The SC Johnson College launched in 2016, uniting the strengths of Cornell’s top-ranked business schools—the Samuel Curtis Johnson Graduate School of Management (Johnson), the Charles H. Dyson School of Applied Economics and Management (Dyson), and the Cornell Peter and Stephanie Nolan School of Hotel Administration (Nolan)—and creating one of the largest and most comprehensive business colleges in the nation. It brought together faculty from across the schools who share strong pockets of common interest and created interdisciplinary themes that foster collaboration and innovation.

Lester B. Knight III ’80 (Eng), MBA ’81, Chuck Knight’s son, was inspired by the merger. “I’m personally excited about that combination of schools under one college—Johnson’s graduate and Dyson’s undergraduate business education plus the Nolan School’s focus on hospitality and hotel administration,” he said. “Bringing the three schools together in this way provides students with a unique combination of assets that enables them to get an incredible business education.”

Lester Knight believes that contributing to the success of the college by helping to fund it with a naming gift in honor of his father is a fitting tribute to his dad. “He was a widely recognized, global business leader—one of the top business executives of his generation,” he said. “He was tough, he worked hard, and he was always determined to be the best. We hope that drive to be the best will be what he represents for Cornell.”

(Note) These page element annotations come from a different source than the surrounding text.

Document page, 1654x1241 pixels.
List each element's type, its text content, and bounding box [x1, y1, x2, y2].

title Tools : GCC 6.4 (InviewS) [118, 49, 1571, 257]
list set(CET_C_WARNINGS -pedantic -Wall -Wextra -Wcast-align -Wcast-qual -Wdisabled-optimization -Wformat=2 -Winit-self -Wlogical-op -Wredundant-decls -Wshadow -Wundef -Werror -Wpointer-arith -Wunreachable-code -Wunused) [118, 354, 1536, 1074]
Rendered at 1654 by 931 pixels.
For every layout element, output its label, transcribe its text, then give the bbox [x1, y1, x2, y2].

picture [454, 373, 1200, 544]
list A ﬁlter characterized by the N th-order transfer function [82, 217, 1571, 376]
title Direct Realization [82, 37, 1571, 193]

Supporting the college in this way strikes just the right chord for Joanne Knight, too. “If my husband was here today,” she said, “he would be very proud to have this deanship named for him because Cornell is where his business career started.”

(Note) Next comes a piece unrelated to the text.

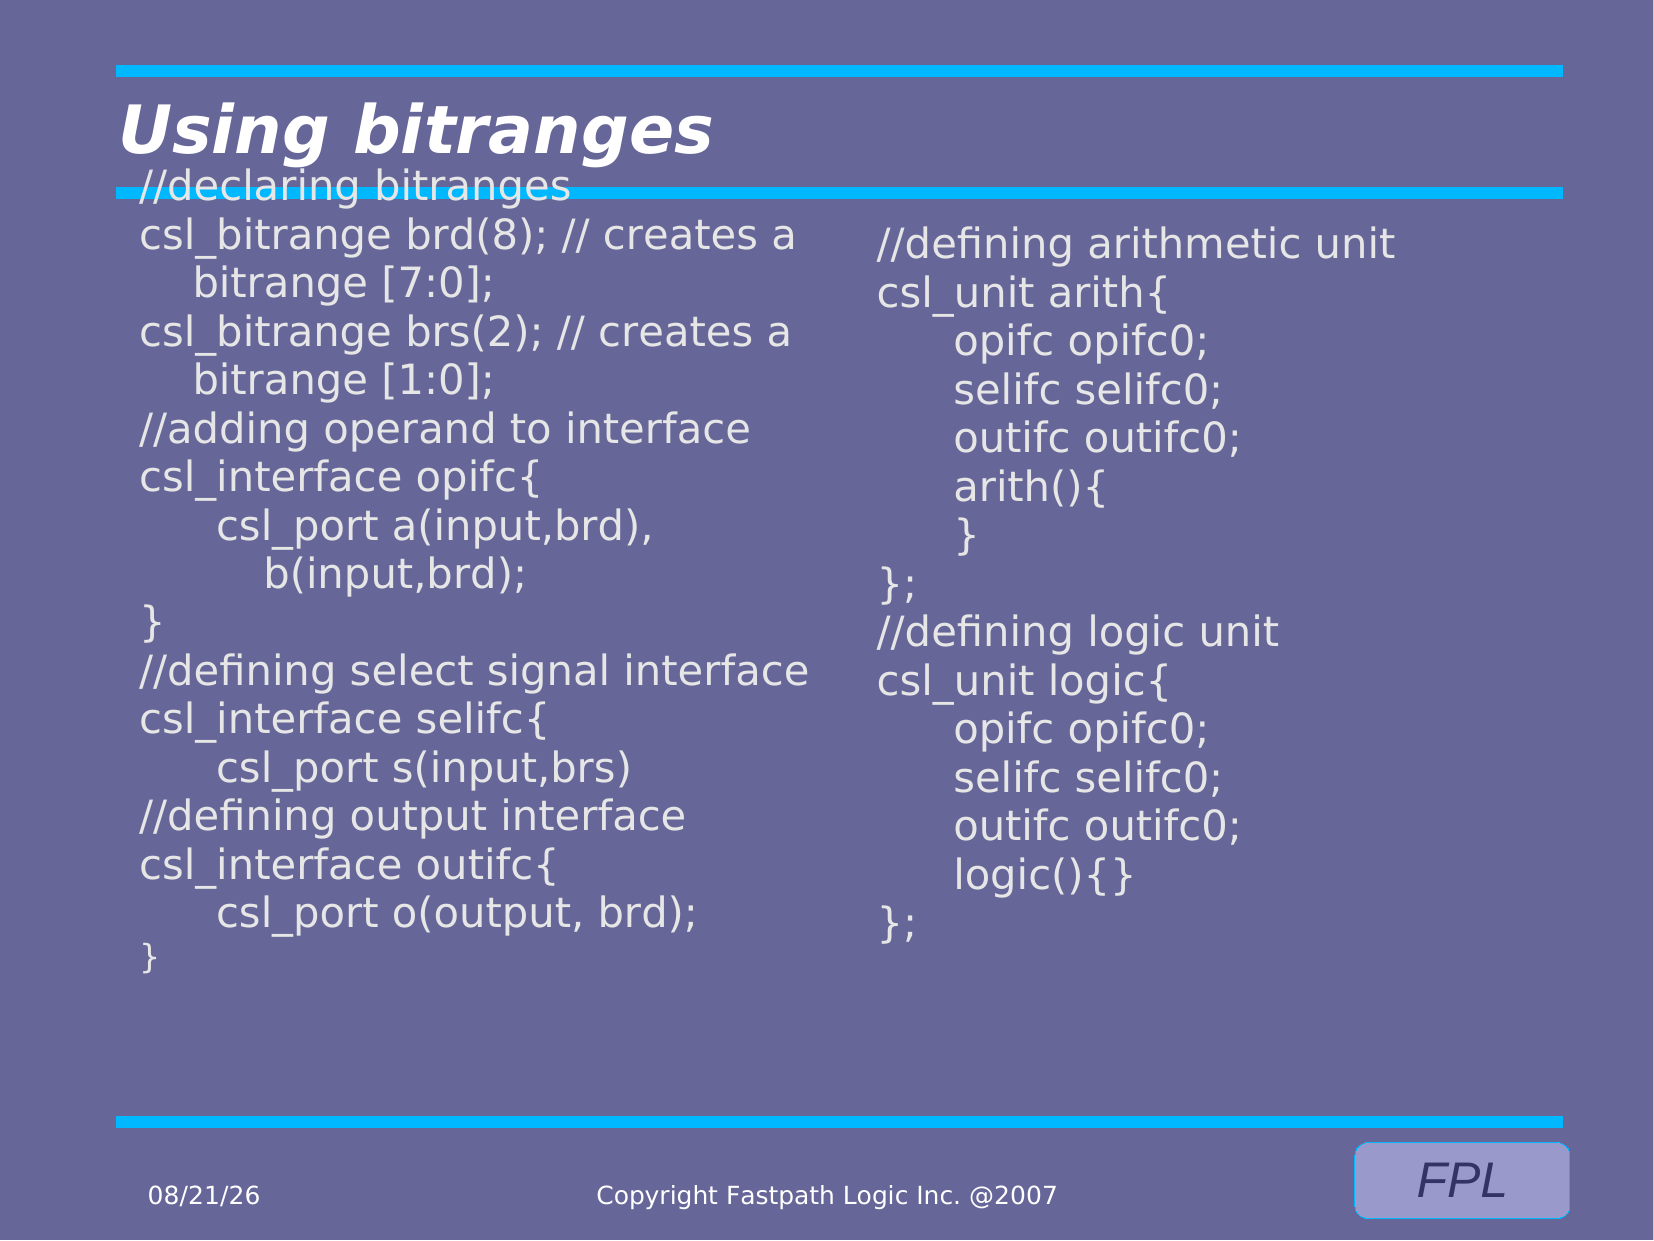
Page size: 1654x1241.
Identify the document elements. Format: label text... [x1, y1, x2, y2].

list //defining arithmetic unit csl_unit arith{ opifc opifc0; selifc selifc0; outifc outifc0; arith(){ } }; //defining logic unit csl_unit logic{ opifc opifc0; selifc selifc0; outifc outifc0; logic(){} }; [858, 220, 1562, 1133]
title Using bitranges [824, 41, 1531, 219]
list //declaring bitranges csl_bitrange brd(8); // creates a bitrange [7:0]; csl_bitrange brs(2); // creates a bitrange [1:0]; //adding operand to interface csl_interface opifc{ csl_port a(input,brd), b(input,brd); } //defining select signal interface csl_interface selifc{ csl_port s(input,brs) //defining output interface csl_interface outifc{ csl_port o(output, brd); } [121, 16, 824, 1064]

A transformational, people-centered leader

Chuck Knight was the youngest person to be appointed CEO of a multi-billion dollar company when he took the helm of Emerson Electric in 1973, at the age of 37. During his 27 years as CEO, he transformed Emerson from a domestic manufacturer of motorized electrical products to a global technology giant. Through his acquisitions, the St. Louis-based company grew from annual sales of under $1 billion to nearly $15 billion. In 2021, Emerson was ranked 181 on the Fortune 500 and listed 83,500 employees worldwide.

“Chuck Knight was incredibly competitive, focused, and demanding,” said classmate Bob Staley ’57, BME ’58, MBA ’59, who was a senior executive at Emerson Electric for many years and is also a Cornell trustee emeritus and Presidential Councillor. “At the same time, he was fair and just superb at personal interaction. He had incredible leadership skills, and part of that was his enthusiasm for business, which he believed was the best game in town.”

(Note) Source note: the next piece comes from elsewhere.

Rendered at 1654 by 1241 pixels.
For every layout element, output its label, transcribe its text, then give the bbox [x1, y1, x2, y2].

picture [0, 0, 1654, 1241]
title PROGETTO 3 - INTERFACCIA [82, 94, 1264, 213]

“Chuck wrote about the importance of creating an environment in which people can drive towards and achieve excellence in his book, Performance Without Compromise,” said Karolyi. “He knew that people had to implement the disciplined planning and control systems to make sure you identify opportunities and move towards them. Chuck’s philosophy that it is people who make a difference is at the core of his success as a management leader.

“That philosophy is so beautifully aligned with our college’s commitment to develop people-centered leaders,” continued Karolyi. “I think of this gift as an affirmation of our goal for the SC Johnson College: to become the world’s preeminent college for developing responsible, principled leaders equipped to effect change essential to achieving sustainable, shared prosperity.”

The Knight Family’s legacy of giving to Cornell and beyond

The Knight family has been extraordinarily generous to Cornell over four generations, beginning with Chuck’s father, Lester B. Knight Jr., Class of 1929, who made significant investments in engineering, business, and science. Chuck continued this legacy; his philanthropic support of Cornell also includes the Charles F. Knight ’57 Nanoscience Laboratories on the second and third floors of Duffield Hall. With two more generations of Knights who graduated from Cornell, the family’s nearly century-long ties to the university are among the strongest and deepest of any multi-generational Cornell family.